Score: 29 Votes (Like | Disagree)
farewelwilliams Avatar
60 months ago
Digital music stores + streaming music services killed music piracy. Make it easier and cheaper to consume your video content and piracy will go away.

Bundling your TV channels/content into expensive packages with the exclusion of a few channels/shows that most people want is not the way to go.
Score: 26 Votes (Like | Disagree)
Salvor Hardin Avatar
60 months ago

Digital music stores + streaming music services killed piracy. Make it easier and cheaper to consume your video content and piracy will go away.
That would require them to realize that flooding the market with competing streaming video services isn’t the answer, which all of them absolutely refuse to even acknowledge.
Score: 19 Votes (Like | Disagree)
dguisinger Avatar
60 months ago

Privacy Apple's Number 1 Priority.
Did your rush to be a first post just prove you don't take the time to read anything?
Score: 16 Votes (Like | Disagree)
AE_stc Avatar
60 months ago
Piracy will never go away. If they focused their efforts on having a coherent streaming presence instead of trying to fight a losing uphill battle while charging an arm and a leg for everything it wouldn't be a problem.
Score: 15 Votes (Like | Disagree)
adamjackson Avatar
60 months ago
Piracy is bad and artists should be paid for their work and unfortunately, so long as corporations are in charge, the artists will always be paid through the corporation which takes their huge cut first. The record labels weren't exactly pioneers but that model is unchanged. I pay Netflix and they pay some money to the people responsible for creating the content. I read recently that Amazon's Direct Prime which allows creators to upload series and collect money on the backend based on views pays insanely low prices - https://videocentral.amazon.com/home/royalty-rates 1 to 12 cents per hour of viewing so if you upload a 1 hour movie to Amazon and 1 million people watch the entire thing, yo've made $60,000 or a paltry $10,000 at the low end. That's assuming you convince a million people to watch with enough production quality keep them around the full hour.

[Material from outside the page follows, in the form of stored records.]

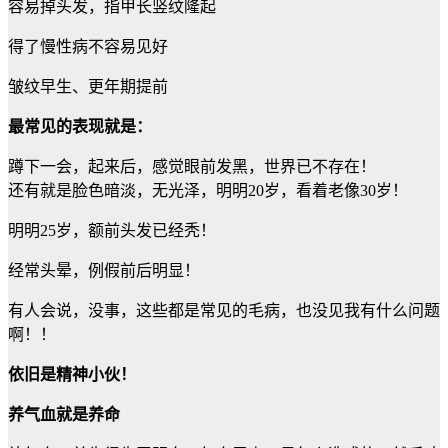
容易掉头发，指甲长竖纹隆起
得了慢性病不容易见好
皱纹早生、更年期提前
最常见的表现就是：
蹲下一会，起来后，感觉眼前发黑，世界已不存在！
还有就是脸色暗淡，无光泽，明明20岁，看着老像30岁！
明明25岁，额前头发已经秃！
经常头晕，例假前后明显！
有人会说，没事，这些都是常见的毛病，也没见我有什么问题
啊！！
依旧是精神小伙！
养气血就是养命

My point is, Piracy is bad but so long as corporations play the crap they're playing now, it's not going away. The $120 Comcast Bill is now the $100 streaming bill with Comcast Internet on top of it.

CBS for $9
Peacock for $9
AppleTV = $5
Netflix - $12
Hulu - $10
Disney - $5
HBO Max - $15
Apple Music or Spotify thrown in for good measure

then every month, the consumers will give Comcast $60-$100 for access to those streaming services and cord cutters still can't watch NFL games on Sunday.

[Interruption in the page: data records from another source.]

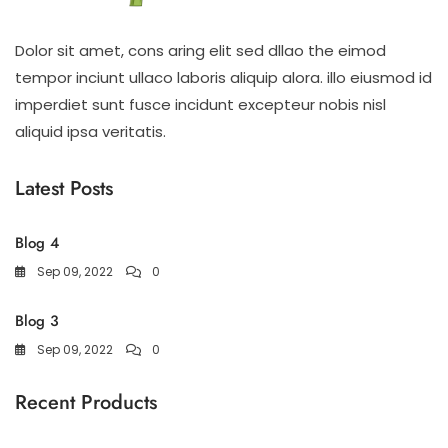
Dolor sit amet, cons aring elit sed dllao the eimod
tempor inciunt ullaco laboris aliquip alora. illo eiusmod id
imperdiet sunt fusce incidunt excepteur nobis nisl
aliquid ipsa veritatis.
Latest Posts
Blog 4
Sep 09, 2022
0
Blog 3
Sep 09, 2022
0
Recent Products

So yeah, of course they're pirating. Instead of giving CBS $10 a month, they're just downloading Picard and instead of giving AppleTV $5, they're going to download See and For all Mankind and probably Netflix doesn't have a huge piracy issue except for countries where its blocked because most people have an account of access a friend's but if you remove Netflix and Amazon Prime from the piracy discussion, I bet the rest of the networks have a TON of their content stolen online because when a huge number of the country is unemployed and people's salaries are growing slower than inflation and phones are $1,0000, cord-cutting is more expensive than just having cable.

Piracy is really bad but the corporations need to stop being so greedy. I have little faith that this will change.